[Tasks and exercises]
1. List every item that the milestone page names under "What you have covered."
2. Reproduce the passage of the milestone page that begins at the words "What you have" and ends after the words "nothing was missed.".

[Given text]
———

Milestone 4: Fabric rollback completed

Juniper Apstra
Milestone 4: Fabric rollback completed

This is the fourth milestone checkpoint - well done!

This is the fourth milestone checkpoint. The instructor will review the rollback workflow from this section before the final part of the lab.

What you have covered

✅ Compared the fabric graph before and after the project expansion — two different network states, side by side
✅ Used Time Voyager to stage a rollback to the pre-project approved state
✅ Reviewed the staged diff showing what would be removed, changed, and restored across the entire fabric
✅ Understood that rollback is a single system-wide operation, not a per-device manual undo
✅ Confirmed the live network was unchanged before deciding to commit or revert

The shift in operational model

The key idea in this section is not the rollback button itself — it is what the rollback represents.

In a conventional network, rolling back means identifying every device that was touched, finding the previous configuration state, and manually re-applying it — device by device, hoping nothing was missed.

———

Source records:
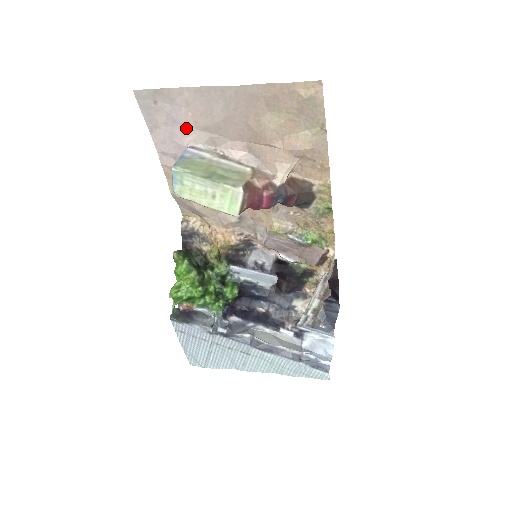
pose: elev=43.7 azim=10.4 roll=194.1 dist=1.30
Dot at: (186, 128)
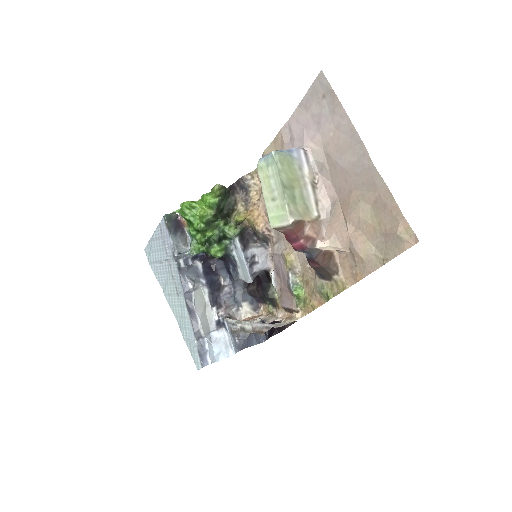
Dot at: (319, 137)
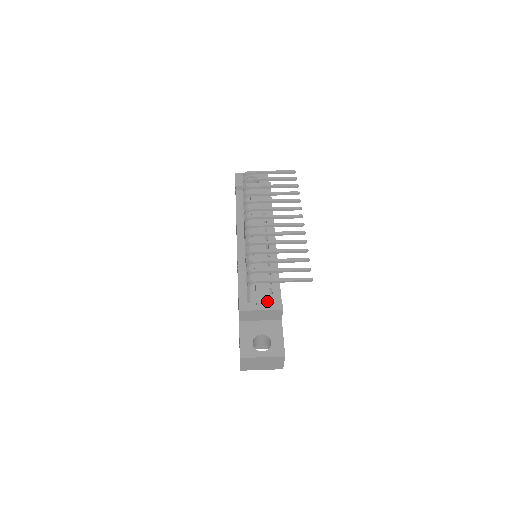
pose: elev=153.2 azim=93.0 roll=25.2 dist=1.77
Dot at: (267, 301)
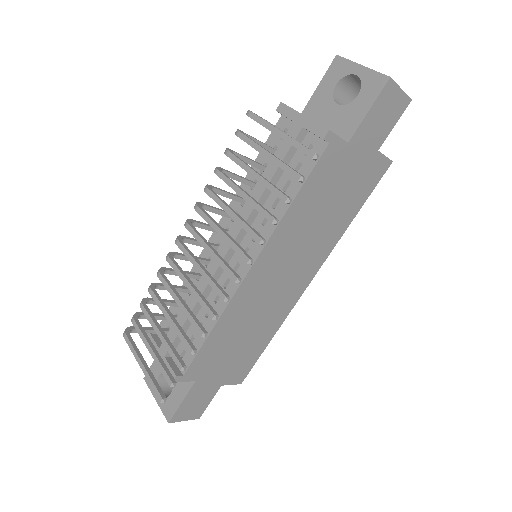
Dot at: (178, 350)
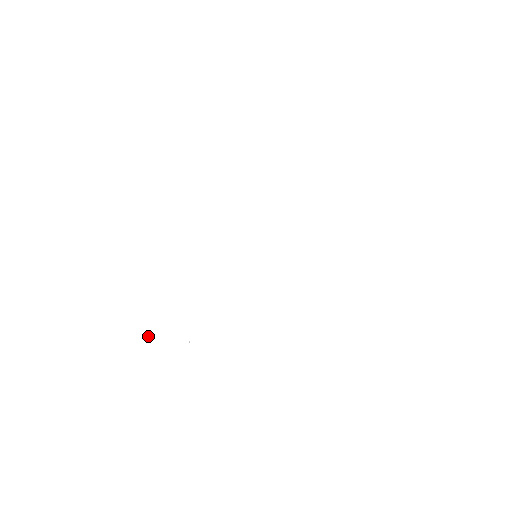
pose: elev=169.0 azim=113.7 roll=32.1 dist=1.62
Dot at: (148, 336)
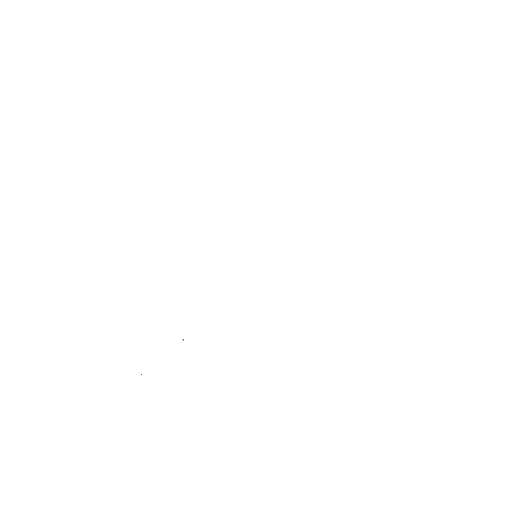
Dot at: occluded
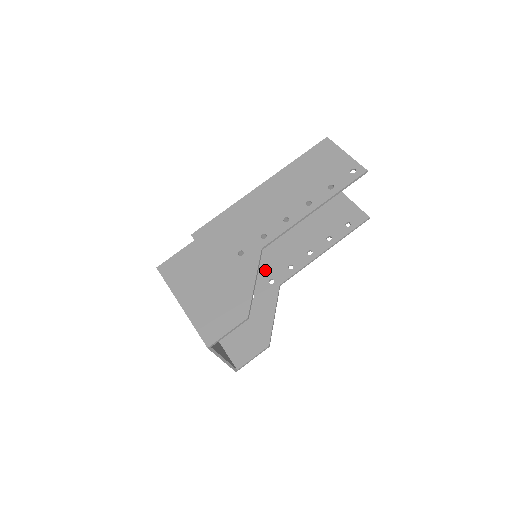
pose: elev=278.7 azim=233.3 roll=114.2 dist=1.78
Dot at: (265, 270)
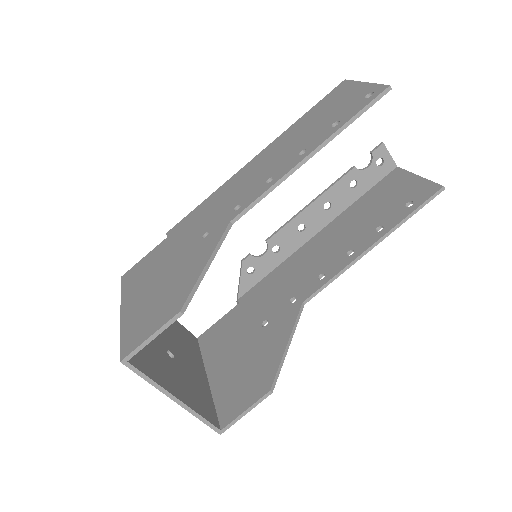
Dot at: (288, 287)
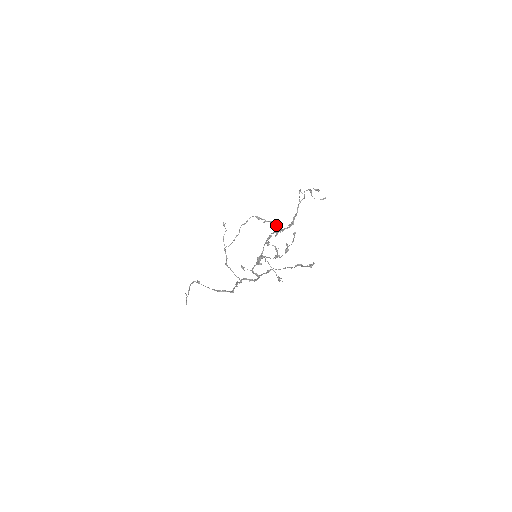
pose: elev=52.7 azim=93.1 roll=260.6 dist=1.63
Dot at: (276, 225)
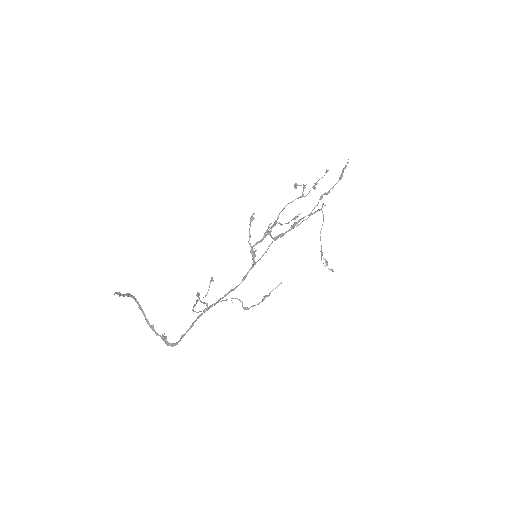
Dot at: (273, 289)
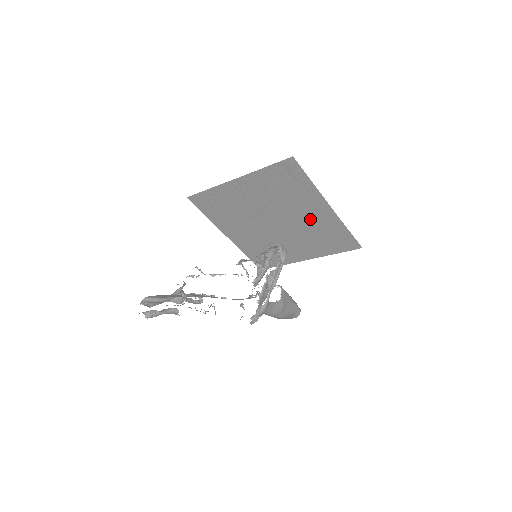
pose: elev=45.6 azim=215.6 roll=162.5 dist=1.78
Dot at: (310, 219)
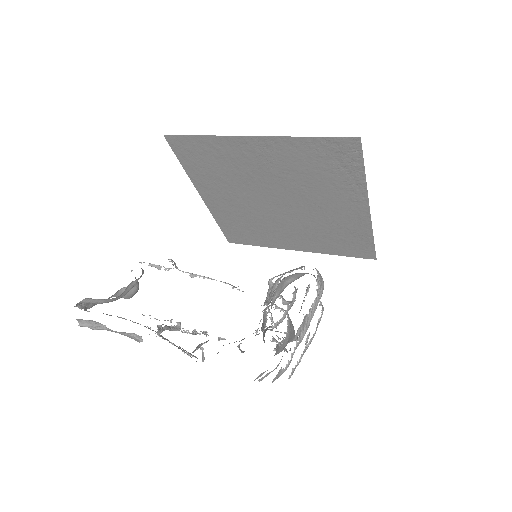
Dot at: (331, 214)
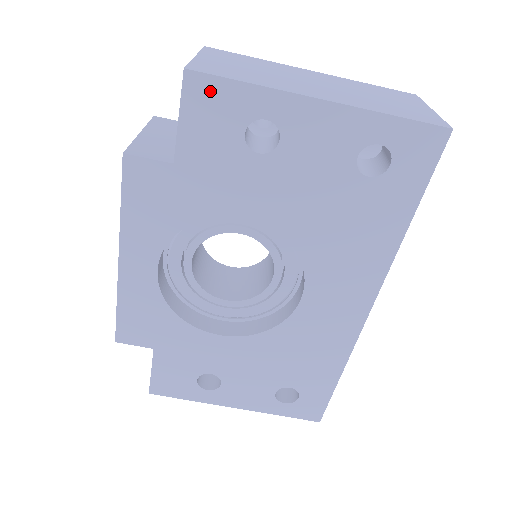
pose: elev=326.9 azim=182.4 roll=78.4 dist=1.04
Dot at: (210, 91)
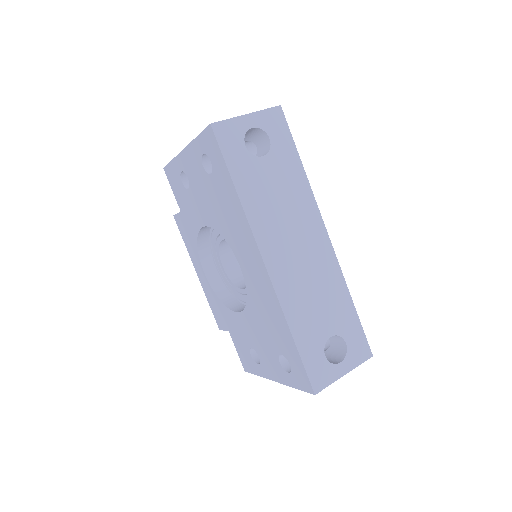
Dot at: (170, 172)
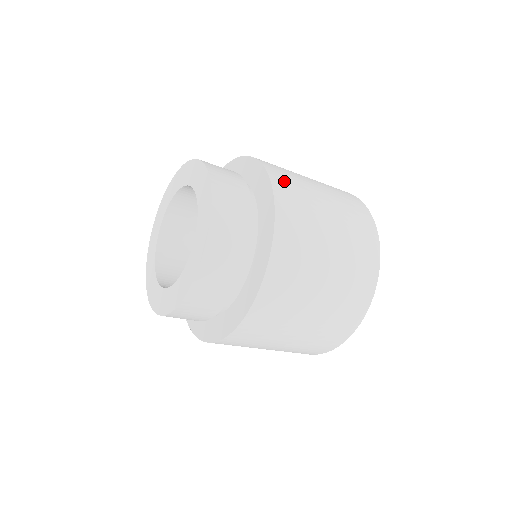
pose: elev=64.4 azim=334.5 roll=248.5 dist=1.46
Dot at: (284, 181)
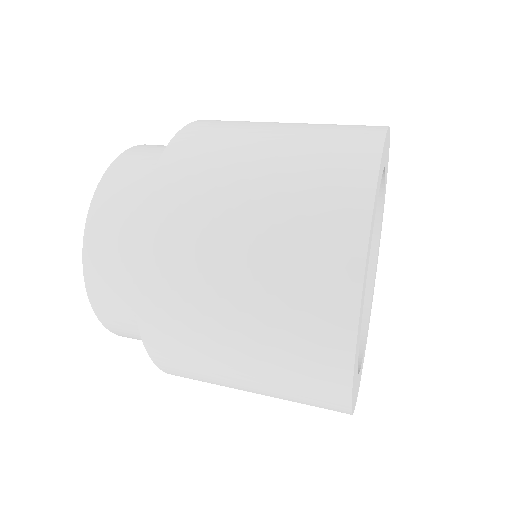
Dot at: (165, 220)
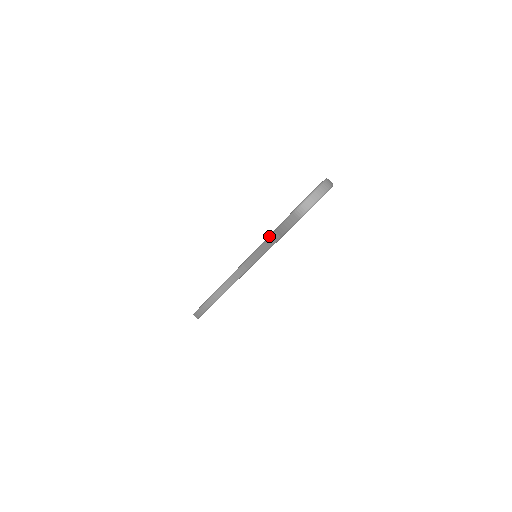
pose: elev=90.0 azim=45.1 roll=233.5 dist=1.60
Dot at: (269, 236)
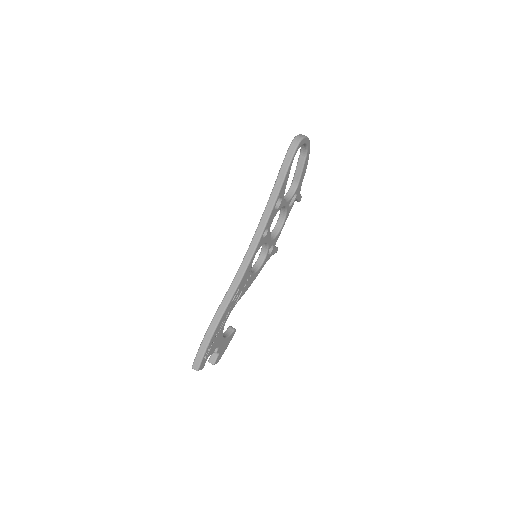
Dot at: (272, 190)
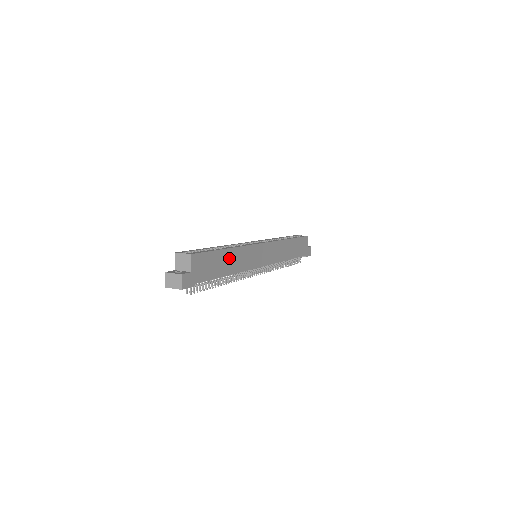
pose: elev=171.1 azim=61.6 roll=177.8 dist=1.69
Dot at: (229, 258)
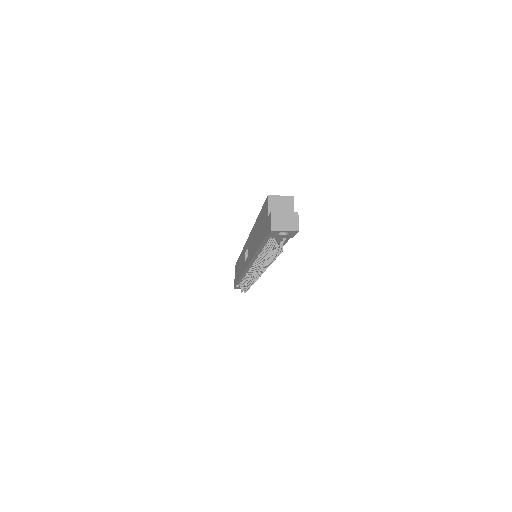
Dot at: occluded
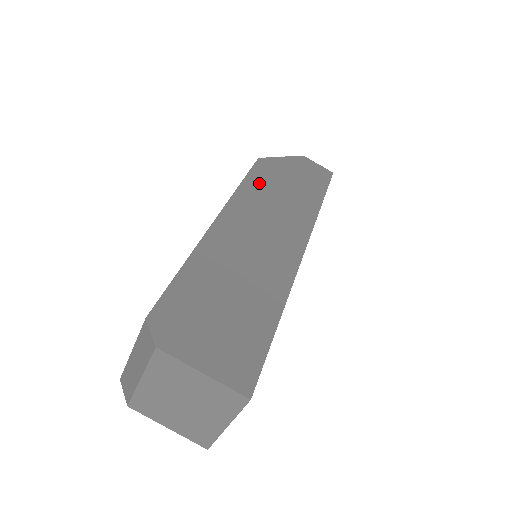
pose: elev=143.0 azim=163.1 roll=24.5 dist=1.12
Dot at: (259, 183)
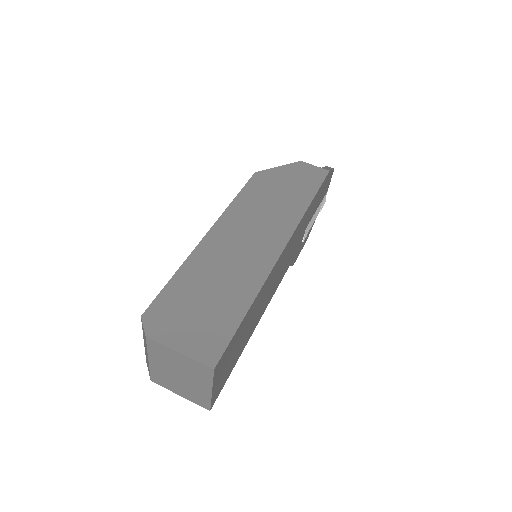
Dot at: (251, 195)
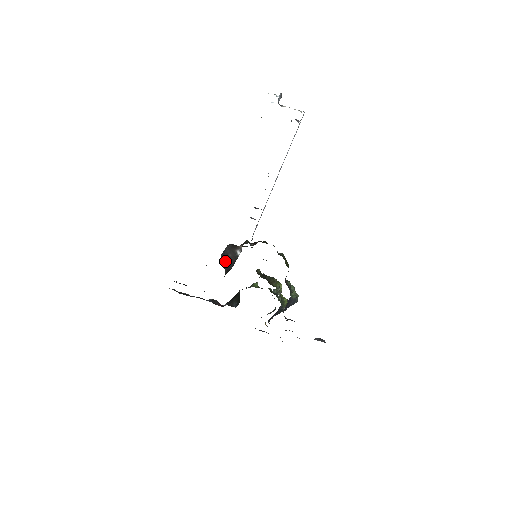
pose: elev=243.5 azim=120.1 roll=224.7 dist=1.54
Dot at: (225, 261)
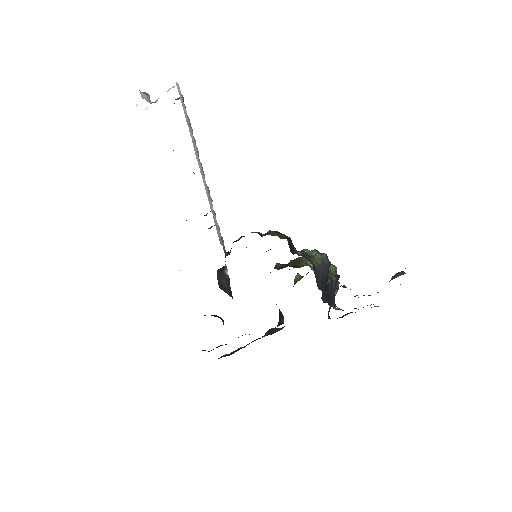
Dot at: (225, 292)
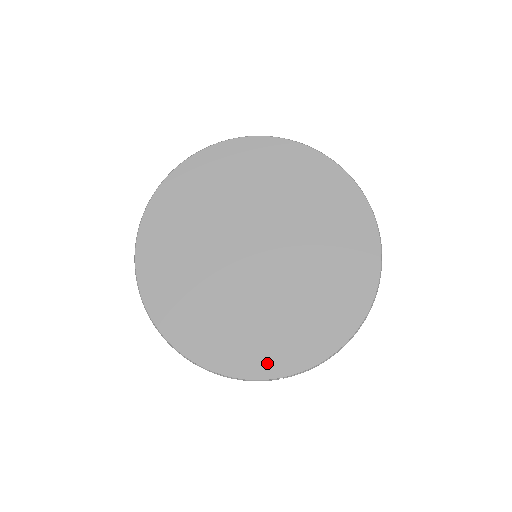
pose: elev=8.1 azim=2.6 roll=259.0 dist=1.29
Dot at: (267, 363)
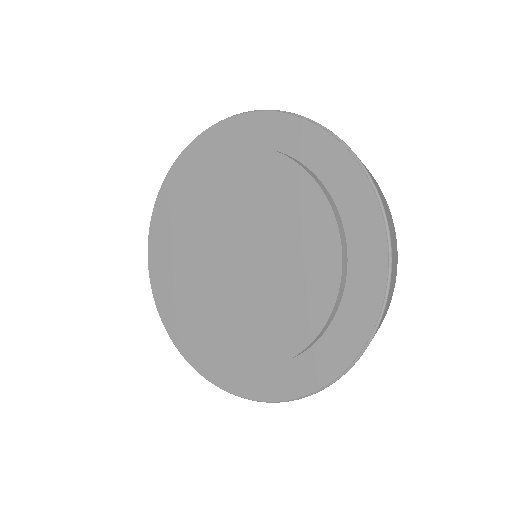
Dot at: (185, 339)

———

[Set of answers]
1.
- Compared the fabric graph before and after the project expansion — two different network states, side by side
- Used Time Voyager to stage a rollback to the pre-project approved state
- Reviewed the staged diff showing what would be removed, changed, and restored across the entire fabric
- Understood that rollback is a single system-wide operation, not a per-device manual undo
- Confirmed the live network was unchanged before deciding to commit or revert

2.
What you have covered

✅ Compared the fabric graph before and after the project expansion — two different network states, side by side
✅ Used Time Voyager to stage a rollback to the pre-project approved state
✅ Reviewed the staged diff showing what would be removed, changed, and restored across the entire fabric
✅ Understood that rollback is a single system-wide operation, not a per-device manual undo
✅ Confirmed the live network was unchanged before deciding to commit or revert

The shift in operational model

The key idea in this section is not the rollback button itself — it is what the rollback represents.

In a conventional network, rolling back means identifying every device that was touched, finding the previous configuration state, and manually re-applying it — device by device, hoping nothing was missed.